Level 21: Chessformer
Slide the rook up from (7,7)? No, the rook is at (7,7) after move 5. Actually, after move 5, the rook is at (7,7) because it slid to the right edge. It pushed the pawn onto the star. Now the rook is on the star’s square but hasn’t captured it because the star is under the pawn.
Slide the rook down from (1,4) to (1,7) — the bottom-left corner. This does nothing immediately, but it repositions the rook. chessformer level 21
Slide the rook left (it’s already at left edge? No—wait, the rook starts at column 2, row 4. Slide left 1 square to column 1, row 4). Now the rook is against the left wall. Nothing changes yet. Slide the rook up from (7,7)
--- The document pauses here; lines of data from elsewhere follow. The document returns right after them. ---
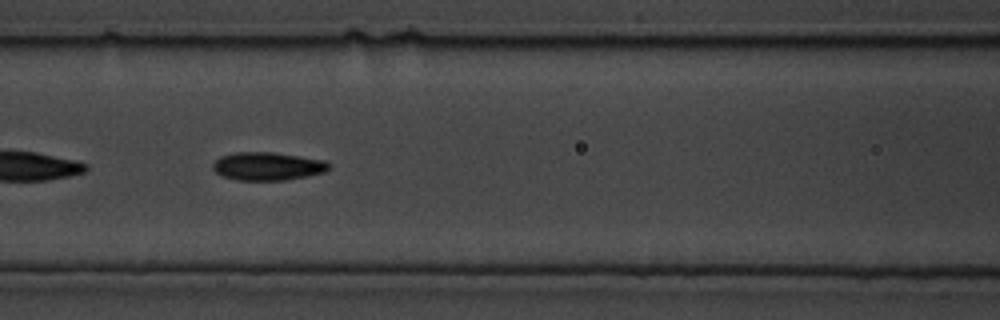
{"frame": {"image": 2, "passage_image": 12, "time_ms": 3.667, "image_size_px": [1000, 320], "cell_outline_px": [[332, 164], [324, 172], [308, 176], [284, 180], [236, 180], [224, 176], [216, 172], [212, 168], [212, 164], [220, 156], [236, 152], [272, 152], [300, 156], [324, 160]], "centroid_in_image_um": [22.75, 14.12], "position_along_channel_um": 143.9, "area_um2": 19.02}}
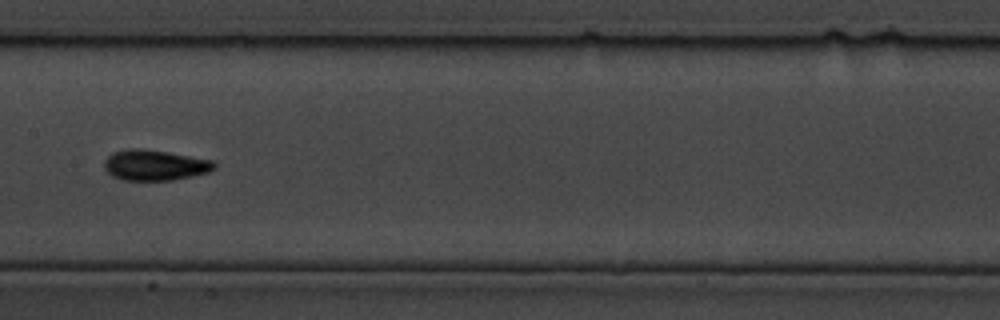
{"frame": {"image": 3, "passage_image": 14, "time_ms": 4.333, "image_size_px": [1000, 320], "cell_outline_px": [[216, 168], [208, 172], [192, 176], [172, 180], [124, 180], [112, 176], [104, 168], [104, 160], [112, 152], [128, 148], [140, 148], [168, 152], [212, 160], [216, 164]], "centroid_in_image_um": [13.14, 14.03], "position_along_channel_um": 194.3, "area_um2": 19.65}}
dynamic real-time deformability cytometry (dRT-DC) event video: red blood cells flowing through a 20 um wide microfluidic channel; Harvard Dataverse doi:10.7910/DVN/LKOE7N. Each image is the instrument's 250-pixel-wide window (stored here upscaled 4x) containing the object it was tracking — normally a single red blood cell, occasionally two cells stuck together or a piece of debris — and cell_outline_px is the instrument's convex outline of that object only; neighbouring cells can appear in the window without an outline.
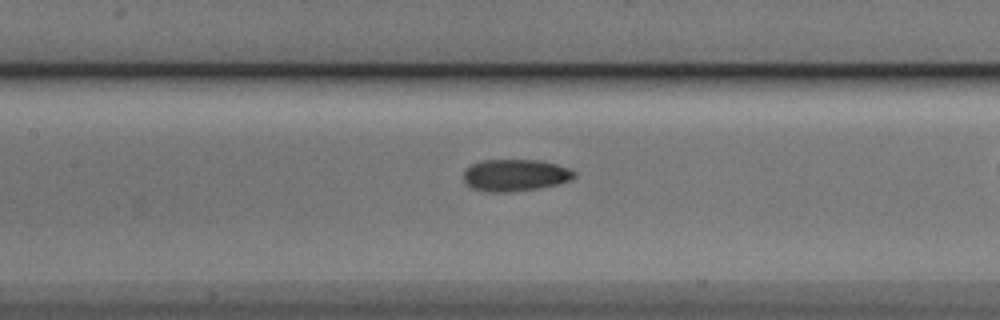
{"species": "Egyptian fruit bat (a non-hibernating species)", "species_latin": "Rousettus aegyptiacus", "temperature_condition": "cold", "stored_images_in_passage": 28, "camera_frame_rate_fps": 3000, "um_per_image_px": 0.085, "animal": {"sex": "male"}, "frame": {"image": 1, "passage_image": 11, "time_ms": 3.333, "image_size_px": [1000, 320], "cell_outline_px": [[576, 176], [572, 180], [540, 188], [512, 192], [488, 192], [472, 188], [464, 180], [464, 172], [472, 164], [480, 160], [540, 160], [556, 164], [568, 168], [576, 172]], "centroid_in_image_um": [43.82, 14.89], "position_along_channel_um": 163.6, "area_um2": 20.63}}
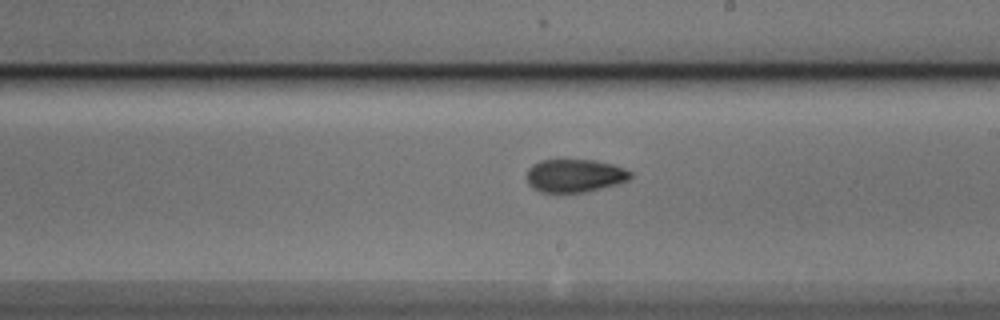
{"frame": {"image": 2, "passage_image": 17, "time_ms": 5.333, "image_size_px": [1000, 320], "cell_outline_px": [[632, 176], [628, 180], [616, 184], [584, 192], [540, 192], [532, 188], [528, 184], [528, 168], [532, 164], [540, 160], [596, 160], [612, 164], [624, 168], [632, 172]], "centroid_in_image_um": [48.85, 14.92], "position_along_channel_um": 240.2, "area_um2": 19.94}}
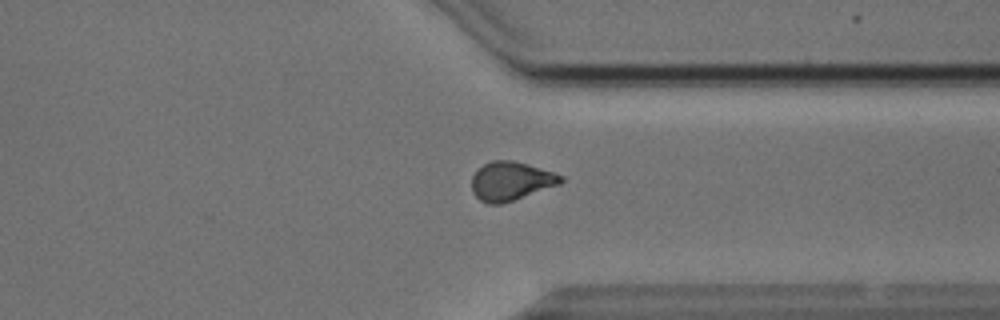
{"frame": {"image": 3, "passage_image": 27, "time_ms": 8.667, "image_size_px": [1000, 320], "cell_outline_px": [[564, 180], [560, 184], [500, 204], [488, 204], [480, 200], [472, 192], [472, 176], [484, 164], [492, 160], [512, 160], [556, 172], [564, 176]], "centroid_in_image_um": [43.44, 15.38], "position_along_channel_um": 368.0, "area_um2": 20.0}}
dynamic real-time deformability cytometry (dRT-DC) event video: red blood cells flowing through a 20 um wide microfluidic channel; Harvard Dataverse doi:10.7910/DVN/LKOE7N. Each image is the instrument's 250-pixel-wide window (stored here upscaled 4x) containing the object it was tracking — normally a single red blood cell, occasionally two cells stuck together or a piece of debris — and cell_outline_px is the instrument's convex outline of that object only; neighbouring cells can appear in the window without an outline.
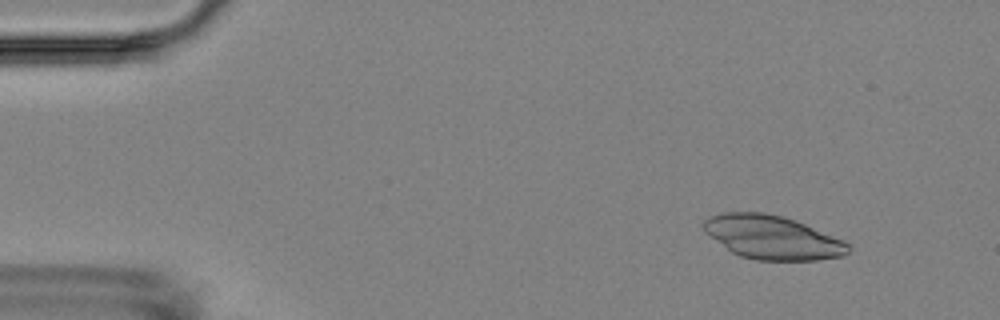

In truth, the correct solution (verified by speedruns) uses the rook to “kick” the pawn off the star, then the king slides into the empty star square. The beauty is that the king never directly attacks; it simply occupies space after the rook clears the way. Level 21 is not the hardest level in Chessformer (Level 34 holds that title for many), but it is the gatekeeper . It is the first level that demands players abandon the idea of using pieces “correctly” by chess rules. In standard chess, rooks are for attacking, kings are for hiding. In Chessformer , the rook is a bulldozer, and the king is a precision tool. It pushed the pawn onto the star
Slide the king right from (3,4) along row 3. It will slide, hit a stone, stop—but wait, the star is at (7,7), not row 3. Hmm. The actual solution involves the king sliding up from row 3 to row 7 in a later move, but the precise sequence is too long to detail here.
Slide the king up to (3,4). Now the king is aligned with the star’s column.